Paul de Tarse : Lecture critique de l’épître aux Galates PDF

Jésus et à l’enseignement de ses premiers disciples qui ont été reconnus comme  canoniques  par paul de Tarse : Lecture critique de l’épître aux Galates PDF autorités chrétiennes au terme d’un processus de plusieurs siècles. Le mot grec a un sens plus large que le mot latin, puisqu’il comporte la notion de contrat. Aussi certains préfèrent-ils le traduire par  alliance . La version de référence du Nouveau Testament en grec : le  Nestle-Aland .


Ce livre s’adresse à tous ceux, croyants ou non croyants, juifs ou chrétiens, voire musulmans qui, mus par leur curiosité historique ou leurs interrogations religieuses, et fidèles en même temps à l’esprit de rigueur, voudraient pouvoir lire, en comprenant pleinement leur sens, les lettres authentiques de Paul de Tarse, premiers témoins du christianisme et textes fondateurs de la chrétienté . C’est pourquoi le fondement du travail que l’auteur a entreprit est scientifique et sa démarche pédagogique.

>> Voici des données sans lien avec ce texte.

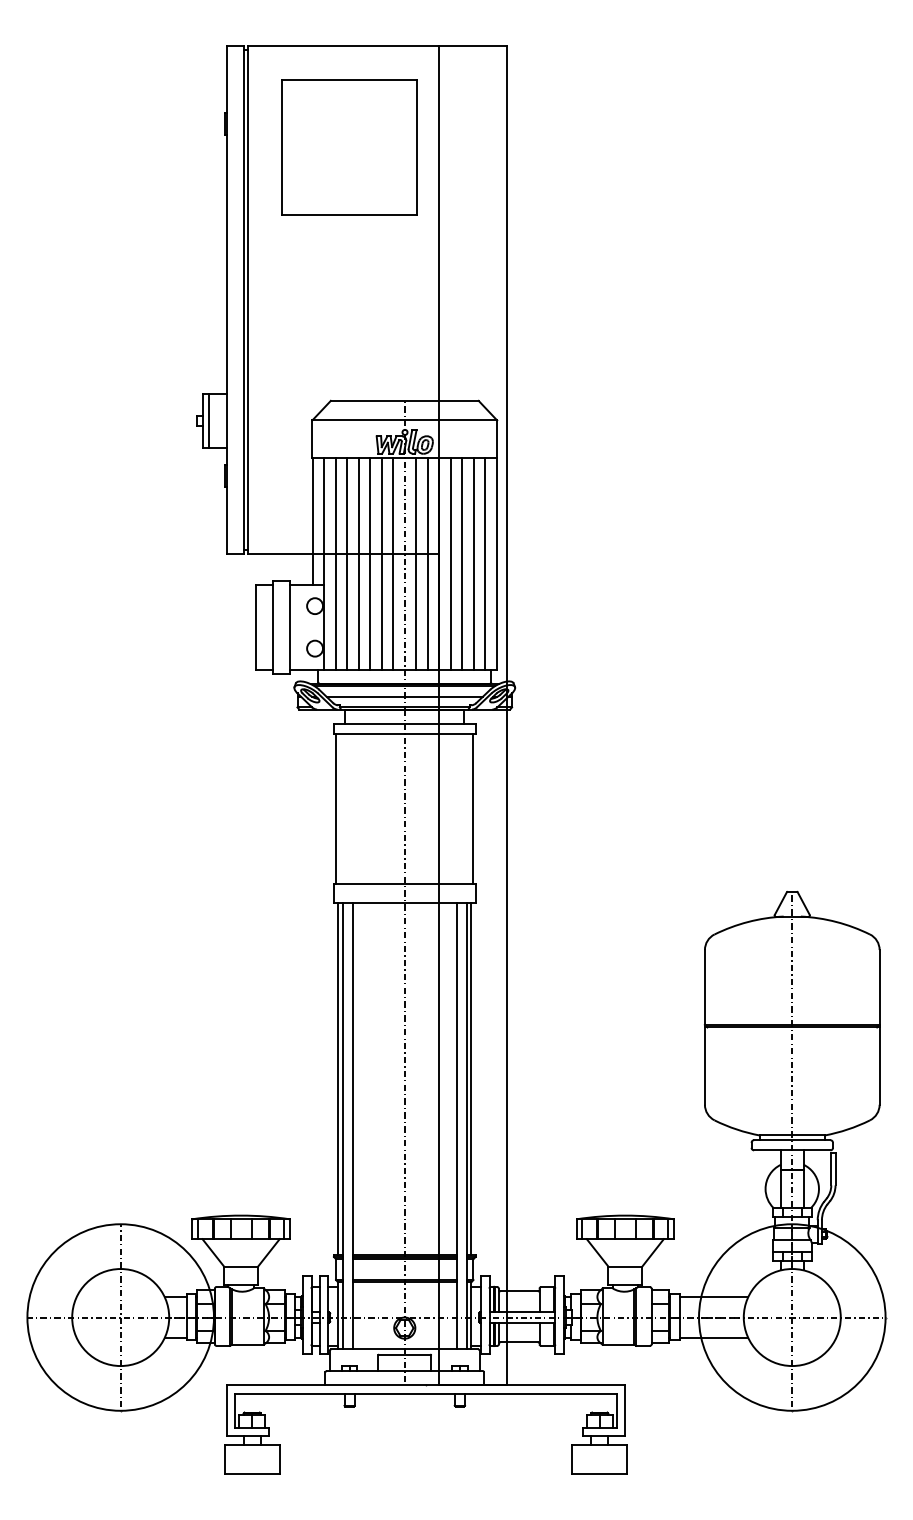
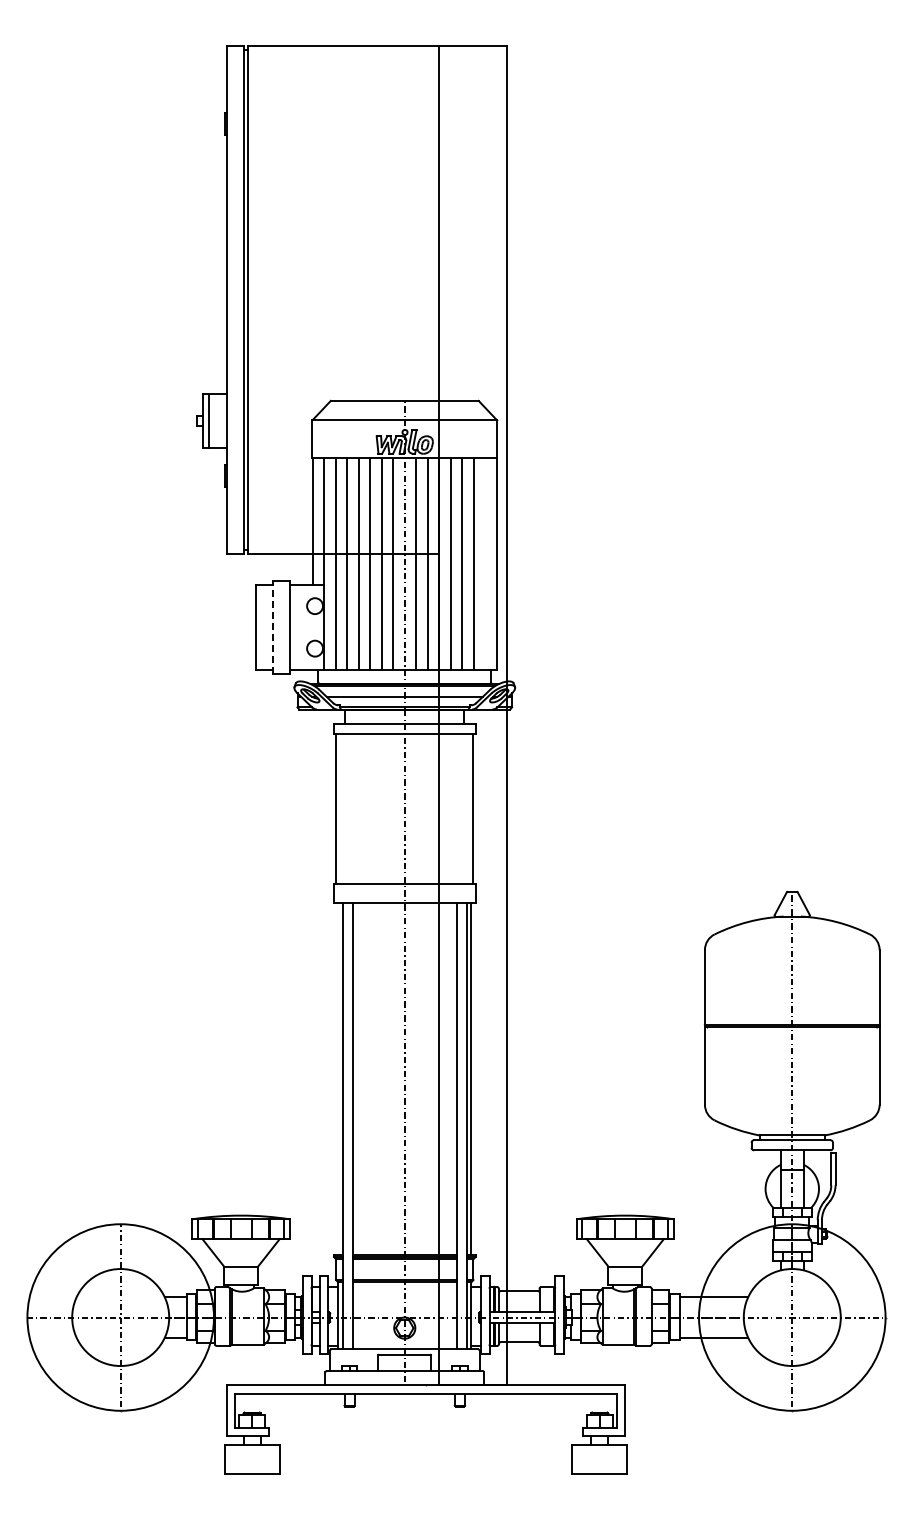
part at (349, 147): present -> none
line at (485, 563): present -> none
line at (273, 627): solid -> dashed
line at (338, 1078): present -> none
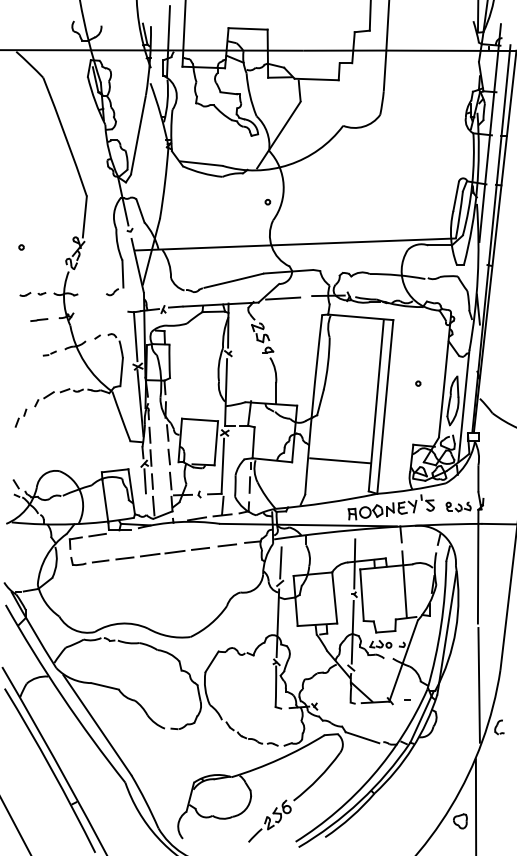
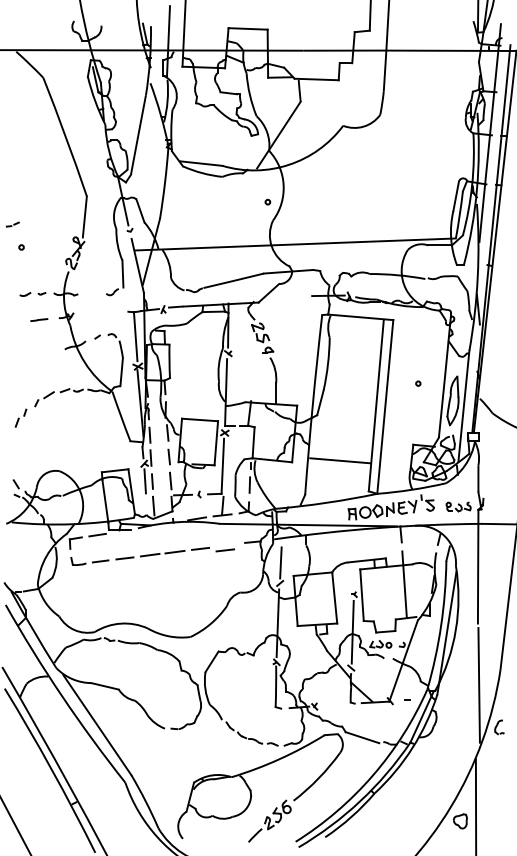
line at (283, 298): present -> none
part at (49, 353) position: (49, 353) -> (12, 224)
line at (226, 545) position: (226, 545) -> (224, 550)
line at (354, 563): present -> none
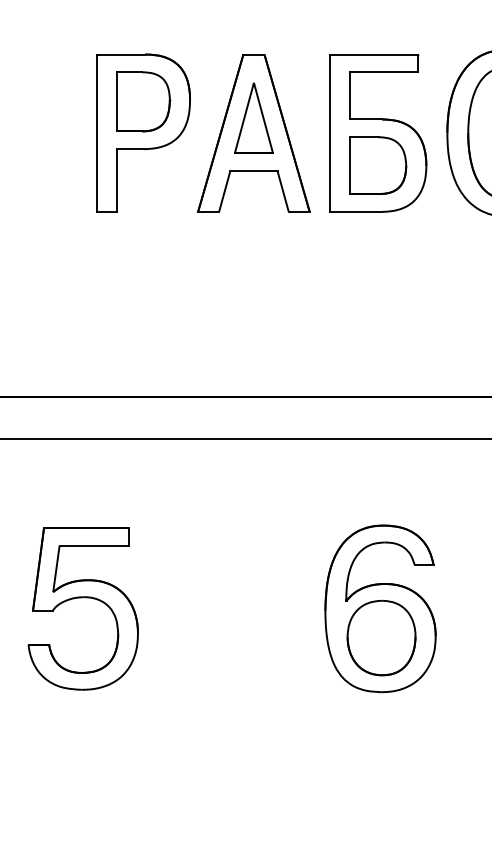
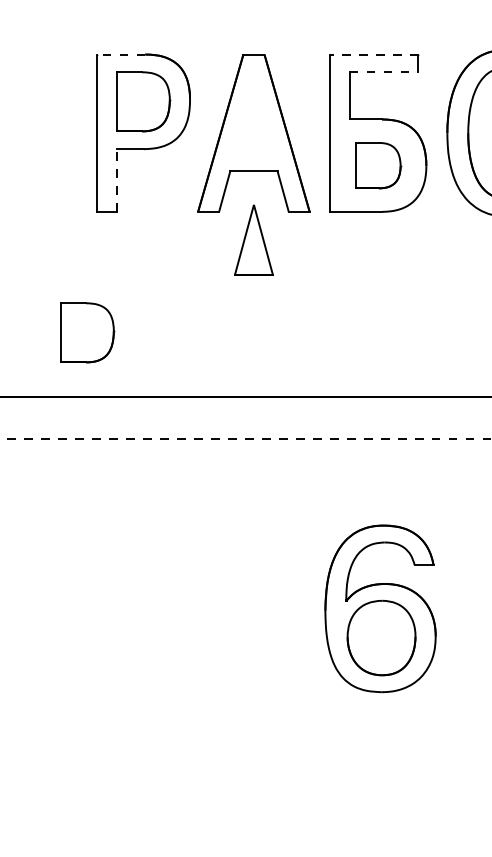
line at (120, 54): solid -> dashed
line at (373, 54): solid -> dashed
line at (384, 72): solid -> dashed
part at (253, 117) position: (253, 117) -> (253, 239)
part at (378, 165) size: 59x59 px -> 48x48 px
line at (117, 180): solid -> dashed
part at (87, 332): none -> present
line at (246, 439): solid -> dashed
part at (82, 598): present -> none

Le canon se clôt à 27 livres par autorité d’Église. De ce fait, il se ferme plus tôt qu’en Orient au concile de Rome en 382, confirmé aux synodes régionaux de Carthage de 397 et de 419. Cette question n’est pas traitée dans les conciles œcuméniques de la fin du siècle. Dans les Églises grecques c’est l’usage des livres dans les communautés qui détermine le canon. Le canon démarre à 22 livres, sans épître aux Hébreux, sans lettres de Jacques, ni 2 Pierre, ni 3 Jean non plus que Jude. Cyprien de Carthage ne cite aucun de ces 5 livres non plus que la lettre à Philémon et, bien évidemment sans Apocalypse. Apocalypse, qui signifie  révélation , prophétie sur la fin des temps.

Articles détaillés : Problème synoptique, Théorie des deux sources et Source Q. Mt et Lc ont en commun une grande partie de leurs récits et ont été vraisemblablement écrits à partir de deux sources communes : l’Évangile selon Marc et la source Q. David, l’héritier de tous les rois d’Israël et le Messie qu’ils espéraient. Jésus comme le nouveau Salomon : en effet, Jésus s’exprime comme la Sagesse incarnée.